Ich sag mal so: Liveplatten sind zu 90% Dreck. Die hört man sich 1-2 Mal an, findet sie "okay" und merkt dann, dass Studio viel besser klingt. Und, wenn wir ehrlich sind, "live" funktioniert am Besten - na? - live. Live-CD klingt irgendwie absurd, ein Oxymoron.
Es gibt dementsprechend wenige Livescheiben die ich noch ab und an höre. Und Achtung, ich prophezeihe, dass die aktuelle ClickClickDecker zukünftig dazu gehören wird. Die gefällt mir nämlich wirklich.
Woran das liegt, kann ich noch nicht einmal genau sagen. Aber ich fange mal mit den Hintergründen an: "Du ich wir beide zu den Fliegenden Bauten" wurde in ebendieser Location aufgenommen, allerdings nicht als "klassisches" Konzert-Erlebnis, sondern in etwas reduzierter Form. ClickClickDecker alias Kevin Hamann nahm von seiner Live-Band nur Gitarrist (hier besser: Multiinstrumentalist) Oliver Stangl mit auf die Bühne. Das gibt den Songs etwas Intimes und geradezu Liebevolles.
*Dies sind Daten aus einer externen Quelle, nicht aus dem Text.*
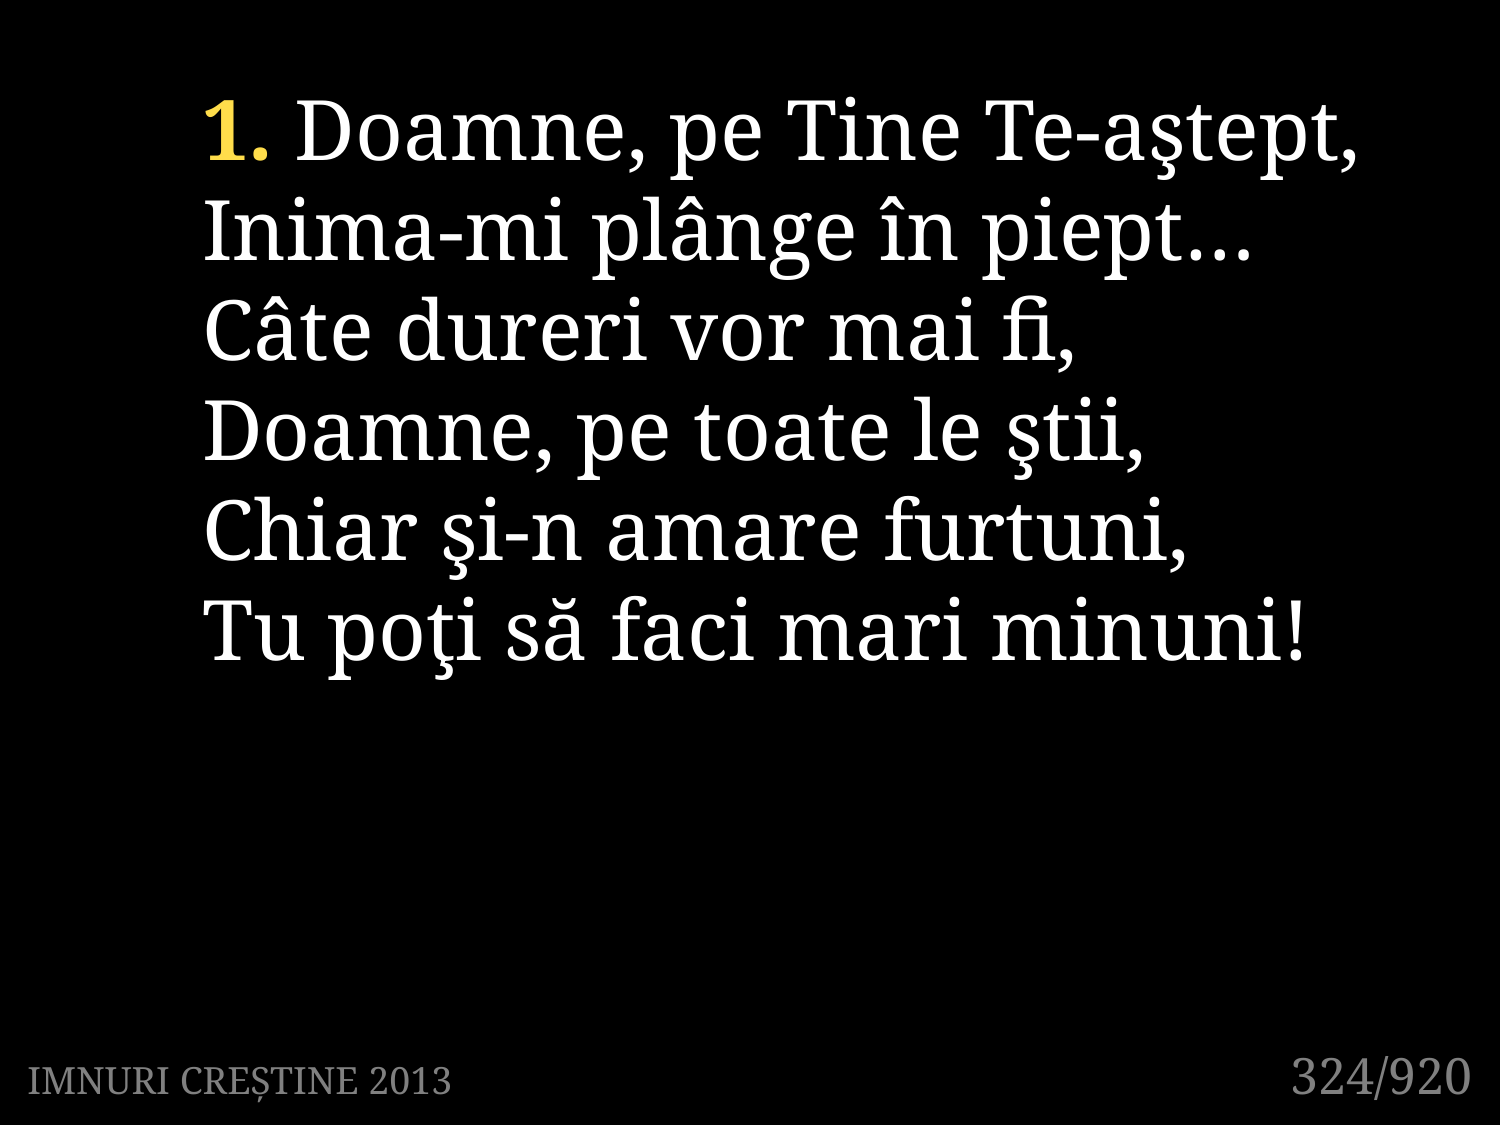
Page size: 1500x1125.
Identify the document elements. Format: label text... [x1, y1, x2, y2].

Man spürt die Freude der beiden Musiker, aber auch die Nervösität. Das Publikum hält sich erfrischenderweise zurück - pfeift, klatscht und grölt aber äußerst begeistert zwischen den Liedern. Scheiß auf Orchesterbegleitung, scheiß auf diesen Unplugged-Trend, das hier ist wirklich ehrlich!
Ruhig und nachdenklich bleibt die Musik natürlich trotzdem - gerade wegen der erwähnten Reduzierung. Schließlich handelt es sich immer noch um den begnadeten Hamburger Songwriter ClickClickDecker. Obwohl vermutlich einer breiteren Masse erst durch seine "Zweitband"
Bratze bekannt, hat er ja doch schon einige Perlen veröffentlicht, allen voran das 2009er Album "Den Umständen entsprechend", das hier auch mehr als ausführlich gewürdigt wird. Die Mehrheit der Songs stammt davon. Finde ich aber offen gestanden nicht einmal schade, dafür ist das Set einfach wunderbar stimmig. Und wer ein Best-Of erwartet, sollte sich eh keine Live-Platte zulegen. Immerhin zwei vorher nur auf Samplern veröffentlichte Lieder sind dabei, und zur Zugabe gibts ein wenig Material von der "Nichts für ungut". Nicht beachtet wurde das Debütalbum, und 1-2 komplett neue Lieder wären auch nett gewesen. Vielleicht werden ihm das einige Fans vorwerfen, ich tu's nicht.
Fazit: Wirklich gelungene Live-Scheibe von ClickClickDecker! Wer seine Studiosachen mag, sollte sofort zugreifen - alle anderen vielleicht erstmal das letzte Album auschecken. Aber reinhören empfiehlt sich, auch wenn vermutlich der Großteil unserer Leser bei Worten wie "ruhig", "Hamburg" oder "Songwriter" zurückschrecken wird. Echt jetzt mal, das is'n Guter!